Malcolm Morley was a British artist who lived primarily in the United States. He was best known as a photorealist.
Background
Malcolm Morley was born in London on June 7, 1931. His childhood memories of the Blitz would continue to shape his repertoire of motifs: the bombed city, the Royal Navy, a model airplane he played with. He spent adolescence in the bleak post-war years, during which Morley even had a brief stint in prison for theft.
Education
Malcolm Morley attended the Camberwell School of Arts and Crafts in 1952 - 1953 and the Royal College of Art from 1954 until 1957.
Drawn to Abstract Expressionism, Malcolm Morley finally left London for New York in 1958. In 1958, a year after leaving the Royal College, Morley moved to New York City, where he saw exhibitions of the work of Jackson Pollock and Balthus, both of whose treatment of their paintings' surfaces influenced him greatly. He considered Cézanne the quintessential sensationalist and acknowledged that artist had deep influence on his own work.
When Morley moved to New York he also met Barnett Newman and became influenced by him. He painted a number of works at this time made up of only horizontal black and white bands. He also met Andy Warhol and Roy Lichtenstein and, influenced in part by them, changed to a photorealist style. He often used a grid to transfer photographic images (often of ships) from a variety of sources (travel brochures, calendars, old paintings) to canvas as accurately as possible, and became one of the most noted photorealists.
In the 1970s, Morley's work began to be more expressionist, and he began to incorporate collage into his work. Many of his paintings from the mid-70s, such as “Train Wreck” (1975), depict "catastrophes." Later in the decade, he began to use his own earlier drawings and watercolors as the subject for his paintings. In 1984, Morley won the inaugural Turner Prize. In the 1990s he returned again to a more precise photorealist style, often reproducing images from model aeroplane kits on large canvases.
His work often draws upon various sources in a process of cross-fertilization. For example, his painting “The Day of the Locust” (1977) draws its title from the novel “The Day of the Locust”, by Nathanael West.
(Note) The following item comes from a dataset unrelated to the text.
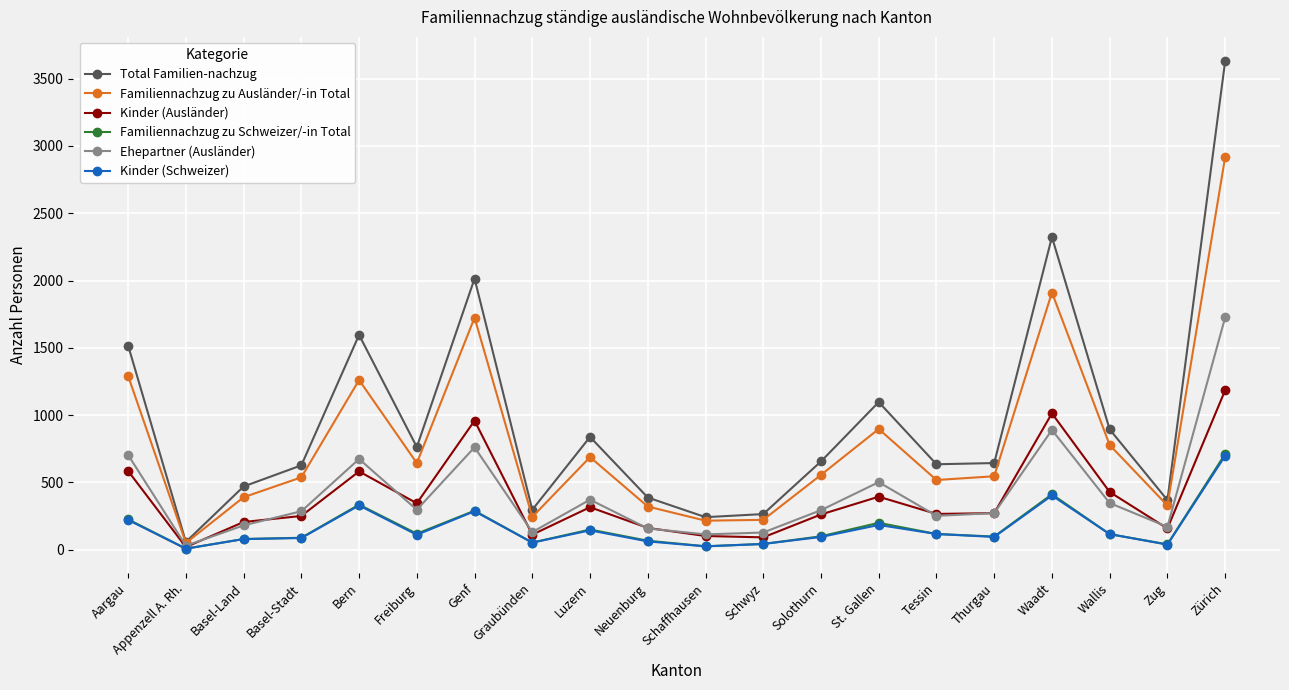

Is it true that Total Familien-nachzug equals 242 at Schaffhausen?

True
One scene in the painting is drawn from the opening scene of the novel, and other scenes are drawn from the 1954 film “Suddenly” and the 1925 Sergei Eisenstein film “Battleship Potemkin.”
Dissatisfied with his pictures, at that time light monochrome relief surfaces articulated in the horizontal, Morley sought representational motifs. At first working with a reduced palette from newspaper photos of battleships, Malcolm Morley developed a Photorealist style in 1964, which entailed accurately transferring color photos as raster elements to canvas.
In the early 1970s gestural touches began to break into Morley's pictures and his motifs increasingly attested to violence and destruction (for instance "Train Wreck", 1975). While staying in Florida, Morley developed a new technique: he now executed his paintings after watercolors he did as preliminaries. His subjects were inspired by Greek mythology and Mediterranean scenery encountered on his extensive travels.
By the early 1980s Malcolm Morley was so well established as a leading Neo-Expressionist that he was the first winner of the prestigious Turner Prize in London in 1984. Towards the close of the 1980s, Morley returned to his early motif repertoire of ships and planes, which now figured in large-scale installations that were a combination of paintings and mobiles. Morley was now painting from models observed through a camera obscura system. He lived in Brookhaven Hamlet, Long Island in a former church that served as his home/studio, which he shared with his wife Lida Morley since 1986.
By the mid-1990s, however, he again reverted to more exact rendering, now using model planes from sets, which he represented in two dimensions but with an abstract tendency. In recent years Malcolm Morley has painted in a figurative style accompanied by a reticently gestural approach, translating photographic images into spatially complex paintings. Morley has remained in America, his adopted country. Morely passed away June 2, 2018. Malcolm Morley is represented by Sperone Westwater, New York and Xavier Hufkens, Brussels.
Achievements
Malcolm Morley is known for his continual pictorial innovations throughout the course of his fifty-year painting career.
Morley's practice of dissolving a motif into non-representational raster surfaces, which he would sometimes paint on upside-down canvases, continued to link him with his abstract beginnings. Morley developed this unusual act of pictorial creation into Performances, in which the occasionally defective end product, the representational image, was of secondary significance. Despite his individuality, Morley is regarded as a precursor of Photorealism, for which he coined the term Superrealism. Malcolm Morley's motifs at the time were both contemporary scenes, which placed him close to Pop art, and copies of Old Master paintings.
Quotations:
“I feel that Barney Newman emptied space and I’m filling it up again.”
“The idea is to have no idea. Get lost. Get lost in the landscape.”
Interests
Artists
Jackson Pollock, Paul Cézanne, and Balthus
Connections
Malcolm Morley was married five times. His most significant student was his ex-wife, Fran Bull. His last wife was Lida Morley.